**GIVEN TEXT**
--- START ---
Although I have not been against the war in Afghanistan — other than it should only have been fought from a plane to punish perpetrators of 9/11, rather than on the ground with the dream of building a modern country — or the war in Iraq — though I was never convinced by the articulation of reasons or the simplistic approach to remaking Iraqi society — I don’t understand how anyone could think that either of those efforts were in the same league in importance compared to curbing the avowed development of nuclear weapons among small belligerent states.

What bothers me is that I am not even reading in the news any consideration of a serious response to either North Korean actions or nuclear proliferation. It seems that the discomfort of standing up and risking another war has become so high that it is off the table. The alternative, a future cataclysm, that we can’t quite predict and that might still be twenty-five years off or might never occur, offers false comfort.  Experts on PBS NewsHour are saying there isn’t much we can do. I understand that President Obama has taken the position during his presidency that North Korean stunts should not be elevated in political importance by receiving a presidential response. This make some sense as a political posture, but at some point, the only appropriate response to a military attack is a serious response.
--- END ---
**DATASET CONTENT**
--- START ---
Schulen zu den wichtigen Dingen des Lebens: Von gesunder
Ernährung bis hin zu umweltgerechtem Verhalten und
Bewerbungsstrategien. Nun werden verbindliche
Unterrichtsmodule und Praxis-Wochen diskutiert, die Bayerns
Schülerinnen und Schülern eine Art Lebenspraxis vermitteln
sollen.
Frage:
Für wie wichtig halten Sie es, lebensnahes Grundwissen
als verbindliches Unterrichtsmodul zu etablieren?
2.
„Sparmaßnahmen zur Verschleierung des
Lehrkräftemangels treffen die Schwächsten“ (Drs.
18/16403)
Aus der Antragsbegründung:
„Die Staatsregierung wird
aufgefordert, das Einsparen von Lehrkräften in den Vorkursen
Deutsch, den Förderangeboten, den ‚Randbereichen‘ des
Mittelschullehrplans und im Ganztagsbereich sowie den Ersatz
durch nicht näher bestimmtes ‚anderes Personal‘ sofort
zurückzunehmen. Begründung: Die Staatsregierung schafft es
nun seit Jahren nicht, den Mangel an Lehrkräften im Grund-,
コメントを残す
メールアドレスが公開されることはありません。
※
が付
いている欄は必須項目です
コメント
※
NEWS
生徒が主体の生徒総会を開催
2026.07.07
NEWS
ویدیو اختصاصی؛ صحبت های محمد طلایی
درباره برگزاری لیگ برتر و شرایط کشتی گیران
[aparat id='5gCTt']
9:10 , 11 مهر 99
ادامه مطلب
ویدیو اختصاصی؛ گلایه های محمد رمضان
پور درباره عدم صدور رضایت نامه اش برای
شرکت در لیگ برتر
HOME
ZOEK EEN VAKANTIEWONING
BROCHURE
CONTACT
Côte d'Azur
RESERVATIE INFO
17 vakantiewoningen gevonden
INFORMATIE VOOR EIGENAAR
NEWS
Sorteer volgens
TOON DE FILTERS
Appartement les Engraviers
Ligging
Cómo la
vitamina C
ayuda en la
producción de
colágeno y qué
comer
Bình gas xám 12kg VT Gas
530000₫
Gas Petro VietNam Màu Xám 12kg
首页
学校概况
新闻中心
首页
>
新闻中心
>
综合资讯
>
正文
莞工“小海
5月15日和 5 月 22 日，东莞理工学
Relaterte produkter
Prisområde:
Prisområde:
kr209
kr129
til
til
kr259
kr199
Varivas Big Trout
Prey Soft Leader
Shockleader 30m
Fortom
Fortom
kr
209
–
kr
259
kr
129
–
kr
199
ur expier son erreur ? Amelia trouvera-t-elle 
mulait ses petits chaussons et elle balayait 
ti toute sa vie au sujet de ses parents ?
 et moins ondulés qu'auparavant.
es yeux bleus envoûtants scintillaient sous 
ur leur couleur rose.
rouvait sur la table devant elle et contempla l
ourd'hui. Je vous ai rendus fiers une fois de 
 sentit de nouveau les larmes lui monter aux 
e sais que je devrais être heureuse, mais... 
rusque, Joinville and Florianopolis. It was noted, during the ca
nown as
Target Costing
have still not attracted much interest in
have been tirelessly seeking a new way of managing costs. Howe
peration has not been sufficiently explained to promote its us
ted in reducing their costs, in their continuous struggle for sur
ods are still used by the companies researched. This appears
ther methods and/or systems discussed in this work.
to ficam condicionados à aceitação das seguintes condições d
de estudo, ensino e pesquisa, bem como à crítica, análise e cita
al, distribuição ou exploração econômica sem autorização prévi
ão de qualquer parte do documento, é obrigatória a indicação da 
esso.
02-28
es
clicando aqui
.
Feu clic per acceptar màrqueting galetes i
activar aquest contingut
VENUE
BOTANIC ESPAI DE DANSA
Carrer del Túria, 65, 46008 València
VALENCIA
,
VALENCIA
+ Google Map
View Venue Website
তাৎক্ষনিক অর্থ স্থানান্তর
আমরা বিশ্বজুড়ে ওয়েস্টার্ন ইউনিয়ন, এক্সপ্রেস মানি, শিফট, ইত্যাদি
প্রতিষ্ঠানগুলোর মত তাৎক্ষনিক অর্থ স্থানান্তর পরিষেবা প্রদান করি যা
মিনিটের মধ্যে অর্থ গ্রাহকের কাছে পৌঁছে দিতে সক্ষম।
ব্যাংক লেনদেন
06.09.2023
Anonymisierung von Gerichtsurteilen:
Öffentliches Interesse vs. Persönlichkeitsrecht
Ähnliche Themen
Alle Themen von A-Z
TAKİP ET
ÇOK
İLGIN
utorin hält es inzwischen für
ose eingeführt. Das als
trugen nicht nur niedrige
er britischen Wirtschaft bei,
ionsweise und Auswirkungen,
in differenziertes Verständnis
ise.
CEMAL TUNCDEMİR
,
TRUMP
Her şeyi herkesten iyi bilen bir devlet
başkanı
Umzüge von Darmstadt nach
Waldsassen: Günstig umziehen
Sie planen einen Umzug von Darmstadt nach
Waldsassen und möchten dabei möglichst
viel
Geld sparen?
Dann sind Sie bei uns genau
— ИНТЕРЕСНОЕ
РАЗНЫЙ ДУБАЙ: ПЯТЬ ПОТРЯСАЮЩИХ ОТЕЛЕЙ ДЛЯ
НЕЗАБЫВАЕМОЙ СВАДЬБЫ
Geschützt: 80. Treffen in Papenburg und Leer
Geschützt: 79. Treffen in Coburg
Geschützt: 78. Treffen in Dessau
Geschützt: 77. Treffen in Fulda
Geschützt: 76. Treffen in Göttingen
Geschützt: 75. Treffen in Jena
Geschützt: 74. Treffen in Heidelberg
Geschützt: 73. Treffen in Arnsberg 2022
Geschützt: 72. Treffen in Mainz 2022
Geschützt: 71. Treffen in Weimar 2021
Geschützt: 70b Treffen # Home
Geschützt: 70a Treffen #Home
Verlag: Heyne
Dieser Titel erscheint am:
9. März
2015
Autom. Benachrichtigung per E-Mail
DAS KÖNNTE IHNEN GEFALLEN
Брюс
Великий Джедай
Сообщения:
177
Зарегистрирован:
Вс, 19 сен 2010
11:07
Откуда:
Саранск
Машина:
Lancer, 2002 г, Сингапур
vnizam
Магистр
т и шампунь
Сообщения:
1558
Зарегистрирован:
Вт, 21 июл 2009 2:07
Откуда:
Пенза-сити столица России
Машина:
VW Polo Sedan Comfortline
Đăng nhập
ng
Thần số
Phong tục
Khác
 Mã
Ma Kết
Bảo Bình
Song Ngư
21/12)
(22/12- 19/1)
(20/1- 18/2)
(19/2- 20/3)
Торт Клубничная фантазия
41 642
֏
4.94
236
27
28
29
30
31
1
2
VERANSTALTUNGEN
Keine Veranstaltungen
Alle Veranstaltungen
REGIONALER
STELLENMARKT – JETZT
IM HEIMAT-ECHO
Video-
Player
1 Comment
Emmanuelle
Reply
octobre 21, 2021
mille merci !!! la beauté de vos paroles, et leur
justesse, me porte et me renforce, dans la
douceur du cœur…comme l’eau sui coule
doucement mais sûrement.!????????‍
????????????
--- END ---
**YOUR OBJECTIVE**
Reproduce the passage on North Korea and nuclear proliferation in full, word for word. Nothing in the listing is needed for this.

**RESPONSE AREA**
Although I have not been against the war in Afghanistan — other than it should only have been fought from a plane to punish perpetrators of 9/11, rather than on the ground with the dream of building a modern country — or the war in Iraq — though I was never convinced by the articulation of reasons or the simplistic approach to remaking Iraqi society — I don’t understand how anyone could think that either of those efforts were in the same league in importance compared to curbing the avowed development of nuclear weapons among small belligerent states.

What bothers me is that I am not even reading in the news any consideration of a serious response to either North Korean actions or nuclear proliferation. It seems that the discomfort of standing up and risking another war has become so high that it is off the table. The alternative, a future cataclysm, that we can’t quite predict and that might still be twenty-five years off or might never occur, offers false comfort.  Experts on PBS NewsHour are saying there isn’t much we can do. I understand that President Obama has taken the position during his presidency that North Korean stunts should not be elevated in political importance by receiving a presidential response. This make some sense as a political posture, but at some point, the only appropriate response to a military attack is a serious response.